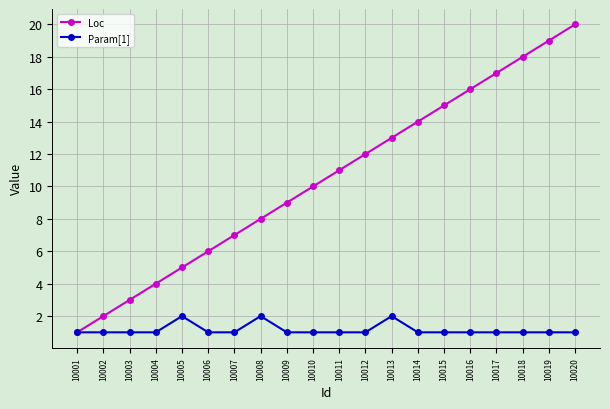

True or false: Loc has more than 1 interior local peaks.

False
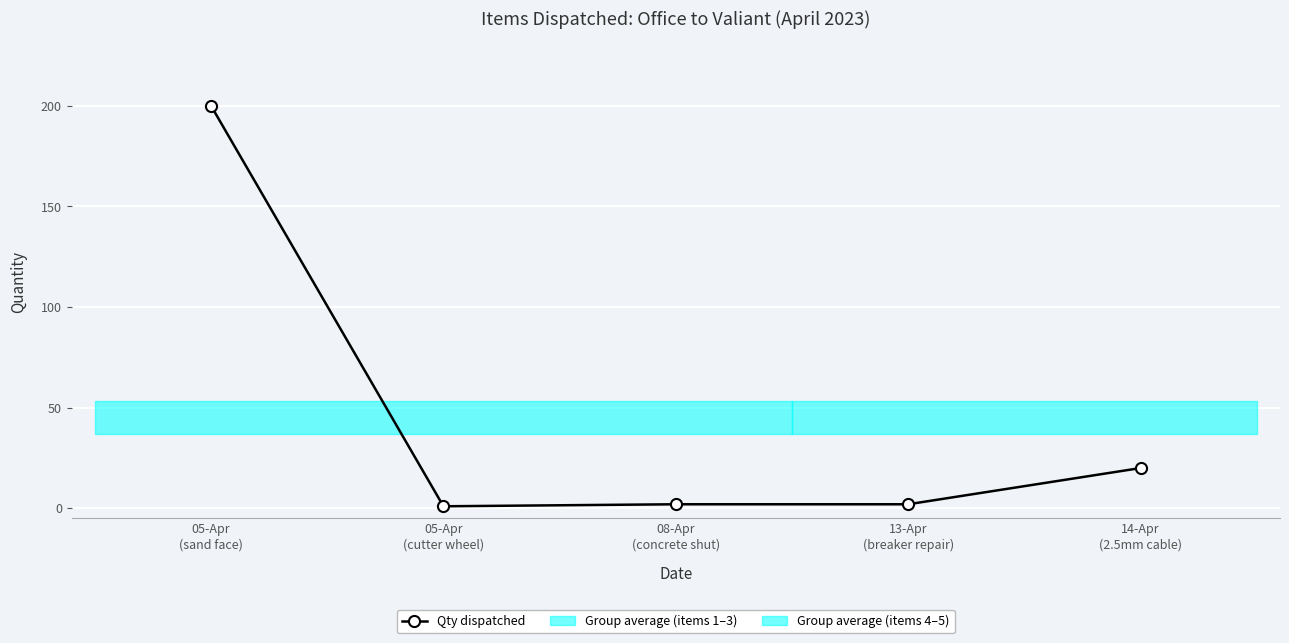

Is it true that the value at 13-Apr
(breaker repair) is 1?

False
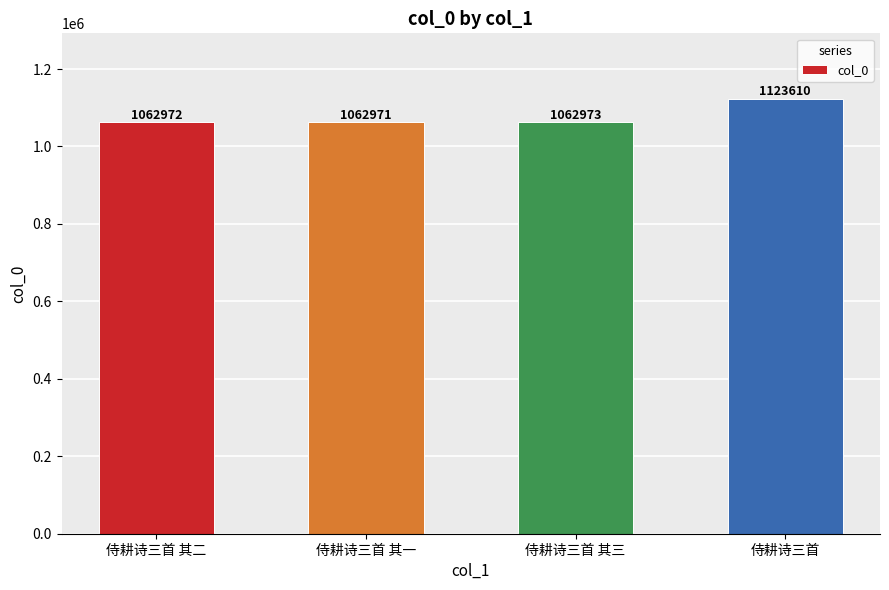

What is the change in value from 侍耕诗三首 其一 to 侍耕诗三首 其三?

+2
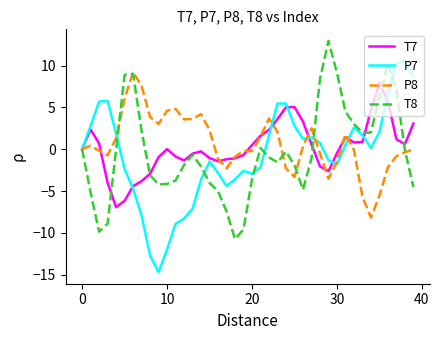

What is the maximum value shown in the chart?

13.0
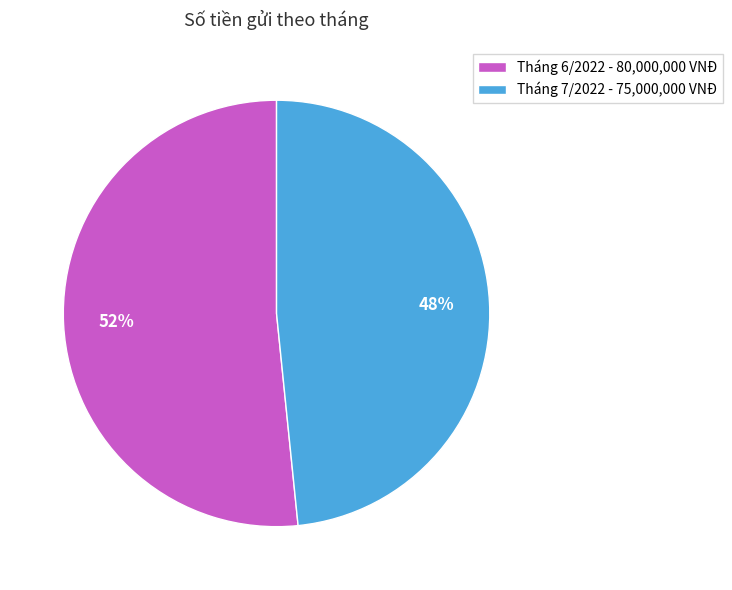

True or false: Tháng 6/2022 - 80,000,000 VNĐ accounts for 52% of the total.

True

_ _ _

THE PROBLEM —
Which lines in the items above contain the word "What", matching upper and lower case exactly? Pick out each such line and copy it.

TASK ANSWER —
What is the change in value from 侍耕诗三首 其一 to 侍耕诗三首 其三?
What is the maximum value shown in the chart?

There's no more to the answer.